There was a short-lived website here called backfence.com which was supposed to recreate, on the Internet, that old-fashioned opportunity to share news, ask advice and exchange opinions over the common back fences of our yards.

As useful as the Internet is, as much as I rely on e-mail in place of knocking on a neighbor's door or even picking up the phone ("Mommy, why are you calling the Superys instead of just walking across the street? That's not good for the earth."), the low-tech peasant in me still needs the face-to-face experience that a thing like backfence.com can't replace, even with all those clever avatars to customize. So where am I getting it?

My hu-co* hotspots are the Ayrlawn bus stop, morning and afternoon, and in the little copier room at school. This is where I see the same folks every day, where we can pick up where we left off last time, where I can ask how to save a dying plant (sounds like it's already dead), when class photos are (today) and where to find a dozen pairs of scissors (go buy them at Staples). These neighbors will do me a favor if I'm running late, will ask me a favor if they need one, and laugh at my stupid quips about school or national politics (out of politeness if not out of actual amusement).

And these exchanges are as close to concrete as social relations can be. They're here and now, live and unedited, and they remind me (as my conversation last night with the children about
Samantha Smith, the Cold War and nuclear weapons did) that just because we can doesn't mean we should. Just because we can communicate almost solely by IM, Blackberry, email, evite, Facebook, blogger.com, cell phone, and other highwired tools doesn't mean we should.

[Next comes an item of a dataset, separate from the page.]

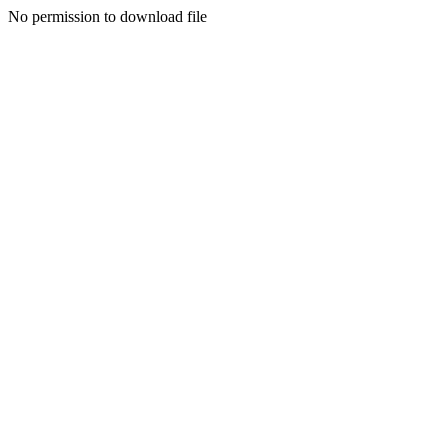
No permission to download file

Sometimes we need to look each other in the eye.

So I'm going to get up, open the front door, walk 50 yards, and say good morning to a neighbor I have not laid eyes on since we got back on August 4. And if she's not there, I'll send her the link to this post.

*human-contact

1 comment:

  1. I think this depends on how one feels most comfortable communicating. While I like in-person conversations, as an introvert, written communication is definitely my preference -probably why I love the Internet so much. Though I can see where extraverts would miss the face-to-face conversations.